Homily Feast of the Transfiguration Cycle A August 6, 2017

In the words of the late, great St. Paul of Tarsus, “There’s faith, hope, and love, and the greatest of these is love.”
As the song says in the popular Opera “Les Misérables,” or as others would say, Less Miserable; “To love another person is to see the face of God.” I’m usually not into opera theology, but that sentence that is sung wrings of pure truth. Loving another person and seeing the face of God is the opposite of being miserable, which is the irony of the Opera’s name with that verse in one of its songs.
St. Paul would know a thing or two about the virtue of love.
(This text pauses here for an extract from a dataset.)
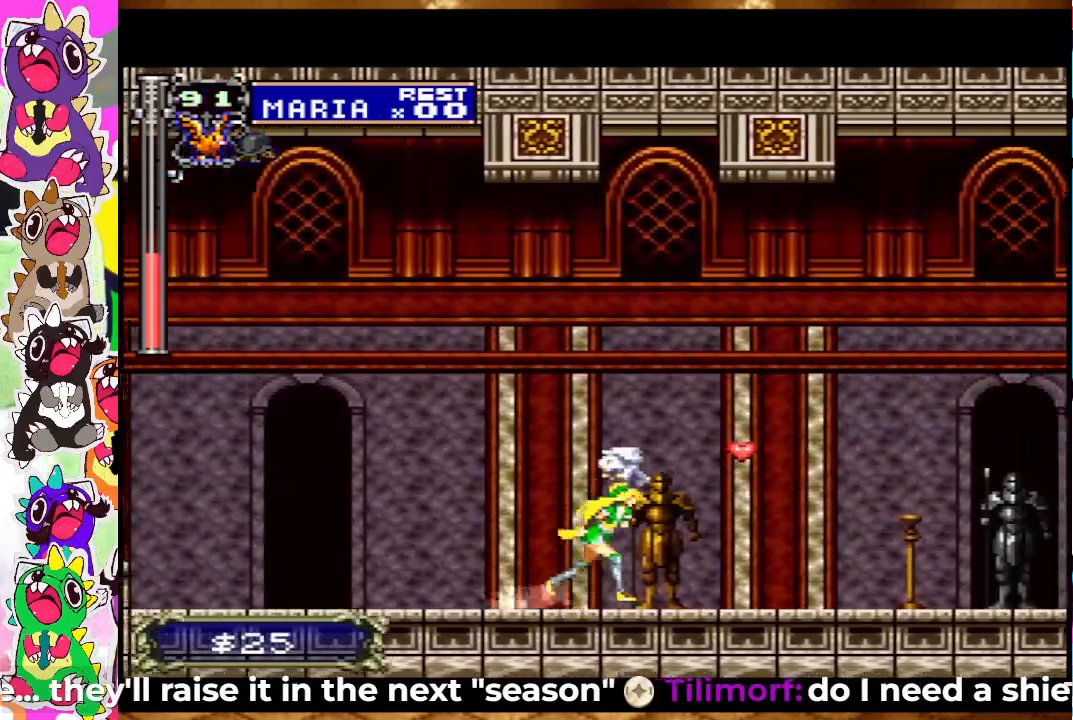
{"buttons": ["DPAD_RIGHT"], "left_stick": "center", "right_stick": "center", "events": [[250, "CROSS", "down"], [367, "CROSS", "up"]]}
The poor guy was beaten, stoned, shipwrecked, abandoned, and left for dead well more than once. Yet, he never hated anyone after his conversion. Nowhere in any of his letters does the emotion of hatred at an individual come through. Challenging individuals and groups to conversion to Christ? Absolutely. But never borne in hatred. He had every reason to hate others who treated him so cruelly. But his choice was that of Jesus Christ, and him crucified. Which gives us another famous verse, not from a song, but from Scripture, “Father, forgive them, for they know not what they do.” It’s a great spiritual advantage when even Jesus seems to make excuses for the bad choice of crucifying him.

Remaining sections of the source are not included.